そんな私にとって『香君』はこの上ない素晴らしい作品だと言える。ファンタジーだからといってやりたい放題することは決してなく、むしろファンタジーにもかかわらず極めて現実的なのである。特別な性質を持つ”オアレ稲”という架空の稲を描きつつも、その性質を極めて科学的に分析していき、試行錯誤によって秘密を暴いていく様はもはやハードSFと言っても過言ではないし、そんじょそこらのSF作品よりも遥かにサイエンスしている。巻末に主な参考文献だけで20冊以上の本が挙げられているし、コネを使って参考にした書籍の著者とZOOMミーティングをして、より正確にすることに努めたというのだから脱帽である。

そもそも本作には上橋作品でおなじみの戦闘シーンが実質存在せず、ただひたすら”オアレ稲”を科学しまくっているので、SF好きだがファンタジーはあまり好きになれないという方には『香君』をぜひおすすめしたい。

 

新たなる代表作

本当はもっとモリモリ語りまくりたいが、ミステリー的な側面が強い本作ではあまりネタバレすべきではないと思うので、ぼちぼちまとめてみたい。

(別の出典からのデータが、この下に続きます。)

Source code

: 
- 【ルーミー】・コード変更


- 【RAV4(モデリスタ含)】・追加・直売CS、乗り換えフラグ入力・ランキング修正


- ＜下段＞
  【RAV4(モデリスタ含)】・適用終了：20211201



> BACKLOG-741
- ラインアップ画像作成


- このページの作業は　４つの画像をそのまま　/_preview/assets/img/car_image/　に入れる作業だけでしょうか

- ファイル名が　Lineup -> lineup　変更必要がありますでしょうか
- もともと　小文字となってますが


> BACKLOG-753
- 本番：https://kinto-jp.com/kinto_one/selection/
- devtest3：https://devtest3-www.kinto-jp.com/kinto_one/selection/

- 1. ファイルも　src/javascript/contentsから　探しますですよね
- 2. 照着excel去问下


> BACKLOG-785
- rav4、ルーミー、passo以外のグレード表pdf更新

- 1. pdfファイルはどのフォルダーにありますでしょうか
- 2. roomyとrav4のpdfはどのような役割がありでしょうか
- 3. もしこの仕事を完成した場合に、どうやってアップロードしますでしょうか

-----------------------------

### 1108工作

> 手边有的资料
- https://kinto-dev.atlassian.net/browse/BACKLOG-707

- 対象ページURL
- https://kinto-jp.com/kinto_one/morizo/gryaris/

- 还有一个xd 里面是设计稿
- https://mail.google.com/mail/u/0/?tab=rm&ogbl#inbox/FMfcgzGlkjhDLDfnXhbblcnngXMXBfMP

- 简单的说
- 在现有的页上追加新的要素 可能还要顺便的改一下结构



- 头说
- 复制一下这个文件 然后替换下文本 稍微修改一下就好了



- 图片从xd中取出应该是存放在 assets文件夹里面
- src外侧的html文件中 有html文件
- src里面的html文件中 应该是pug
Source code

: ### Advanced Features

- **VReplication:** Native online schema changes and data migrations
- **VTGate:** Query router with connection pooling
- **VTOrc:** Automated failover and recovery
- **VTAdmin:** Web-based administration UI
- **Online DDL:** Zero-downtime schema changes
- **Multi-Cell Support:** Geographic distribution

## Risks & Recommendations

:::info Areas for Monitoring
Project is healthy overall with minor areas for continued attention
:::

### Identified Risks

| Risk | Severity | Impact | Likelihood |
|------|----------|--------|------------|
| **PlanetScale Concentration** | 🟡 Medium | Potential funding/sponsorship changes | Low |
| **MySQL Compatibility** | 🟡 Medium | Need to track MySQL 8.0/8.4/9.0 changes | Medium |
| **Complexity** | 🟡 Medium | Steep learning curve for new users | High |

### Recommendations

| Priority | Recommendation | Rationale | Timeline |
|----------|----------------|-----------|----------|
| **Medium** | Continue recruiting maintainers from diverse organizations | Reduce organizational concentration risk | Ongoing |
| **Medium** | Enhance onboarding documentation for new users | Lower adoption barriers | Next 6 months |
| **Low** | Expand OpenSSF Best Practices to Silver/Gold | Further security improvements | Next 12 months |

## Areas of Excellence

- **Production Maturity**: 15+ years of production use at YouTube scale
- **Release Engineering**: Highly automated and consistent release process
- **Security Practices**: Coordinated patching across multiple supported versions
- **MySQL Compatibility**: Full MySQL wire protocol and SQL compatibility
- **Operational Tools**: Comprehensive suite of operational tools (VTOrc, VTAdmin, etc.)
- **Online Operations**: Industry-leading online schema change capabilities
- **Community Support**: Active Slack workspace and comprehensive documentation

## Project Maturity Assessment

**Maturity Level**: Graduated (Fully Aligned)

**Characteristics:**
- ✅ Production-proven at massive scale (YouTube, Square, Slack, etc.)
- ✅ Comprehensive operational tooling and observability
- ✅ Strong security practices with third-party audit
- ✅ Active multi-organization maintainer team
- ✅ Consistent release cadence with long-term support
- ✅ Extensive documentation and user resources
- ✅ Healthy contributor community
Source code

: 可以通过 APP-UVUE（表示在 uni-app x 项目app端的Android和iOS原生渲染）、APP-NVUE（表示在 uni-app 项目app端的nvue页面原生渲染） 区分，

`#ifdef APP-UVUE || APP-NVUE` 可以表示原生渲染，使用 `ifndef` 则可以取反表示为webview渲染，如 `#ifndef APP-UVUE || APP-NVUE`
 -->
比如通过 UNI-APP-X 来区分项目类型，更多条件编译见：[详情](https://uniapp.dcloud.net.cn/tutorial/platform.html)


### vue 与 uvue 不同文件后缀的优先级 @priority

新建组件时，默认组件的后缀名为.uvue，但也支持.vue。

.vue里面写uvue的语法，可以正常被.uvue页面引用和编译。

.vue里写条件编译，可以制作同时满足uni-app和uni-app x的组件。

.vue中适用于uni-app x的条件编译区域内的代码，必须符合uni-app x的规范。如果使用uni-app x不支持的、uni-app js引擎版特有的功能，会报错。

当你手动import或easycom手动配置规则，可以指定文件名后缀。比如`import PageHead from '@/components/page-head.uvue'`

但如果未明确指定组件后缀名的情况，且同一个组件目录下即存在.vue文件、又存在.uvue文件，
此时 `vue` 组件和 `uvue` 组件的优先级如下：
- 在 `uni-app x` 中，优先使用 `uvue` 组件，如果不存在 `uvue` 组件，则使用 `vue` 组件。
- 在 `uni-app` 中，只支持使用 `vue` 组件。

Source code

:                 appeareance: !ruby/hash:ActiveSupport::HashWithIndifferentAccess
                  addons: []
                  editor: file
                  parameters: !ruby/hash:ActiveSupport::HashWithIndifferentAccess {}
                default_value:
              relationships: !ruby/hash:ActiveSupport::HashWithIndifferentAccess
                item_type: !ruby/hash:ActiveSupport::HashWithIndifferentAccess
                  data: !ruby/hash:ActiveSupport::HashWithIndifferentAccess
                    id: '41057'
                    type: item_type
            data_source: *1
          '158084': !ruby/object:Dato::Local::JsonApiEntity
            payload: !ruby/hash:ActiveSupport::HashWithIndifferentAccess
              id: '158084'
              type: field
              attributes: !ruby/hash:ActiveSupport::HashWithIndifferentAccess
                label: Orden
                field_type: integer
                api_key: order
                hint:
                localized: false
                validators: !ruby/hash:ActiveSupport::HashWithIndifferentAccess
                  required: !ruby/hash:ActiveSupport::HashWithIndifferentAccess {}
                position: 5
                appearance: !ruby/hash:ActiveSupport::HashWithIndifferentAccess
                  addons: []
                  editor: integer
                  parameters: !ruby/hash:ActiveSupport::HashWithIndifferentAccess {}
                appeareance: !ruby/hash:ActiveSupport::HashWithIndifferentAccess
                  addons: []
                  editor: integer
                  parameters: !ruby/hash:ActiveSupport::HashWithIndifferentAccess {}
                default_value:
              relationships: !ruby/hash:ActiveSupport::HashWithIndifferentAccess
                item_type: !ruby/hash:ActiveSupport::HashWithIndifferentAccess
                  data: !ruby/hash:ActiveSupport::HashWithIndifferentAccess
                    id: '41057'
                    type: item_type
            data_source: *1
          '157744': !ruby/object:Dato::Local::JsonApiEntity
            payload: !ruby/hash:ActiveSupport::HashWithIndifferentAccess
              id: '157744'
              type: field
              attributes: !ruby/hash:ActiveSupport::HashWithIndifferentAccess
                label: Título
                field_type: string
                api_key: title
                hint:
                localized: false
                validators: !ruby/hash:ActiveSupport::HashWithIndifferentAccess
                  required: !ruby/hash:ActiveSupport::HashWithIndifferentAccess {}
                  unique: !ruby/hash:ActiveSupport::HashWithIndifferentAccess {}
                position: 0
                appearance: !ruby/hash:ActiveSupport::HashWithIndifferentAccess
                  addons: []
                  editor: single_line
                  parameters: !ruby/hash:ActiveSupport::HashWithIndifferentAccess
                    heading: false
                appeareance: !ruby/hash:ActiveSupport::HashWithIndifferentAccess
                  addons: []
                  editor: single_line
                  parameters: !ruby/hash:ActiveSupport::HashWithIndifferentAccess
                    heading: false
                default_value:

香君』はそこまで派手さは無いが、全体的な完成度の高さは他の作品を圧倒しているように感じる。また学者としての上橋大先生の能力が遺憾なく発揮されているので、著者自身の集大成のような印象を受ける。これからどのように評価されていくのかが心底気になる次第である。

 

上橋菜穂子は神説

これまで新潮社、講談社KADOKAWA、そしてこの度文芸春秋社に物語を与えたもうている。ひょっとしたら他の大手出版社のためにも、物語を温存していたりして....などとどうでも良いことを考えてしまうのだが、その考えはあながち間違っていなかいのかも。早川書房からSF寄りのファンタジーが出たら嬉死するなぁなどと思いつつ締めたい。